AG paper supported at $220/t
AG urea paper has seen support this past week around the $220 level on the prospect of continued Indian demand, but hasn’t traded this past week. India was only able to secure 628,000 tonnes in their most recent purchasing tender, well short of forecast requirements. Combined with double the national crop area having already been planted vs this same point last year, the market expects another tender in short succession, with significant volume still needed to be bought. This is expected to support AG prices over the short term.
Egypt urea quiet on physical, sold down on paper
Egypt paper on the other hand, was under selling pressure last week, eventually trading at $227 for the August contract, despite price ideas still around $240 from physical producers. Physical markets have been inactive of late, with producers comfortable through July and limited demand in northern hemisphere markets. However, the sentiment on paper suggests a correction is expected once producers need to start selling again.
Mixed news out of Brazil
Brazil urea paper had a mixed week, initially sold down on nearby paper in reaction to lower physical sales early last week. Into the end of the week however, we saw prices rebound, with small lot sales up to $255/t cfr being reported. Paper markets as such have remained wide, as the market digests the mixed physical business and looks for a clearer outlook on direction.
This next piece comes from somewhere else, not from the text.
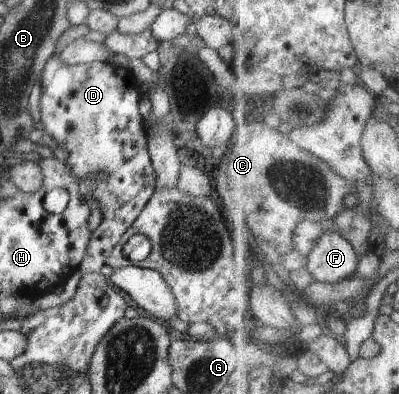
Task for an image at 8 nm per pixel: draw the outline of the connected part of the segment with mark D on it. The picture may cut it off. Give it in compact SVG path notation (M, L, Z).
M57 53L48 59L41 74L42 92L39 107L43 129L56 139L58 146L62 146L68 152L65 163L72 169L78 180L83 179L88 173L97 180L93 194L100 203L102 222L91 232L91 239L87 244L84 258L79 264L79 270L82 274L100 273L100 268L104 266L114 246L120 242L122 234L138 218L140 211L155 193L155 172L147 149L144 117L139 109L142 95L140 83L128 68L114 63L68 65L63 63Z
Nola urea slows after the spring season
Nola urea remains relatively rangebound, as we go through a period of slower demand after spring crop planting. Deferred markets saw most of the attention on paper this past week, with Q420 and Q121 both being traded in line with previously done levels ($208 and $214 respectively).
Countervailing duty investigations in US phosphate markets
Big news in phosphate markets this past week as Mosaic filed for countervailing duty investigations on Moroccan and Russian phosphate imports into the US. The claims are based on domestic competition being distorted due to large volumes of “unfairly subsidised” product from the two origins. We saw an immediate reaction on Nola DAP futures with Q4 trading up, first at $275 then $280 shortly after on Friday, however reaction in international phosphate markets has been muted thus far, with no impact seen on the other phosphate futures contract – Brazil cfr MAP.
CF Industries summer fill pricing
CF Industries announced their summer fill pricing for UAN last week. While physical markets were lively as a result, Nola UAN swaps are yet to trade and values largely unchanged, if not slightly softer with offers starting to get more aggressive after having their fill on physical.